**Excerpted data**
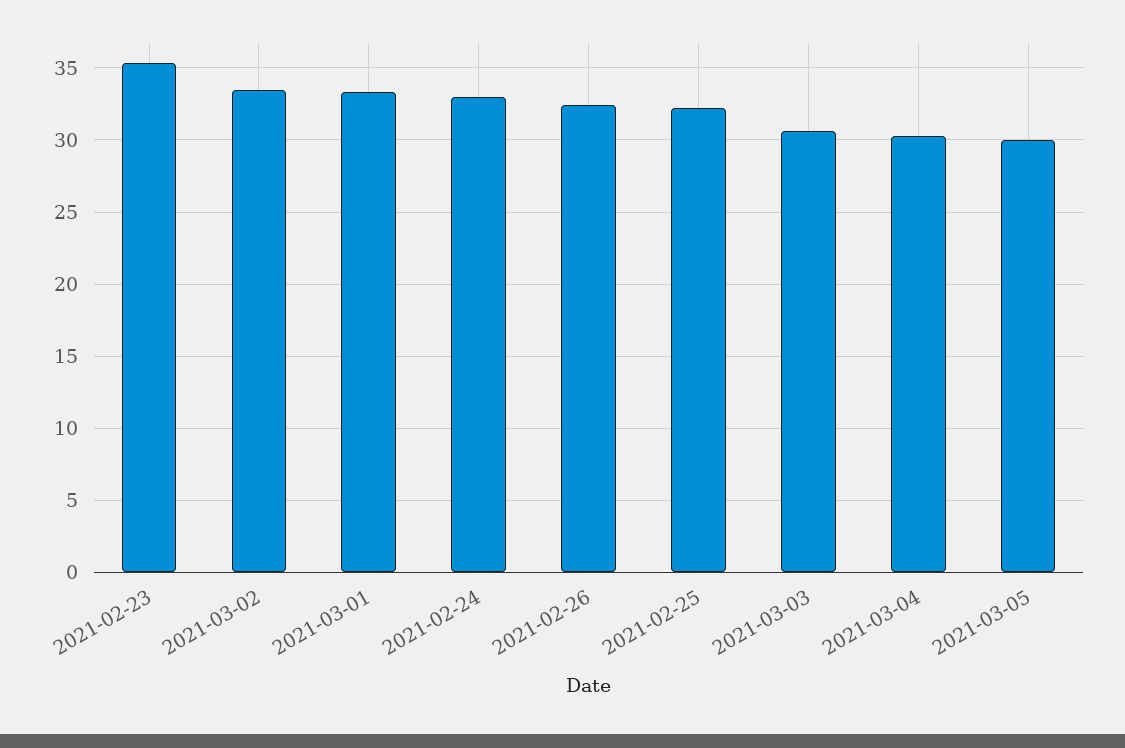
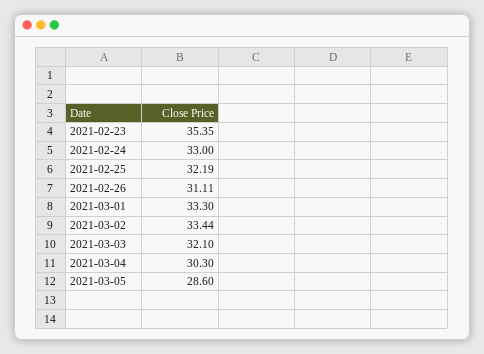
  {
    "2021-02-23": 35.35,
    "2021-03-02": 33.44,
    "2021-03-01": 33.3,
    "2021-02-24": 33,
-   "2021-02-26": 32.5,
+   "2021-02-26": 31.11,
    "2021-02-25": 32.19,
-   "2021-03-03": 30.5,
+   "2021-03-03": 32.1,
    "2021-03-04": 30.3,
-   "2021-03-05": 30
+   "2021-03-05": 28.6
  }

**What is being asked**
Produce a verbatim transcription of every line in the listing, images omitted.

**Answer below**
  {
    "2021-02-23": 35.35,
    "2021-03-02": 33.44,
    "2021-03-01": 33.3,
    "2021-02-24": 33,
-   "2021-02-26": 32.5,
+   "2021-02-26": 31.11,
    "2021-02-25": 32.19,
-   "2021-03-03": 30.5,
+   "2021-03-03": 32.1,
    "2021-03-04": 30.3,
-   "2021-03-05": 30
+   "2021-03-05": 28.6
  }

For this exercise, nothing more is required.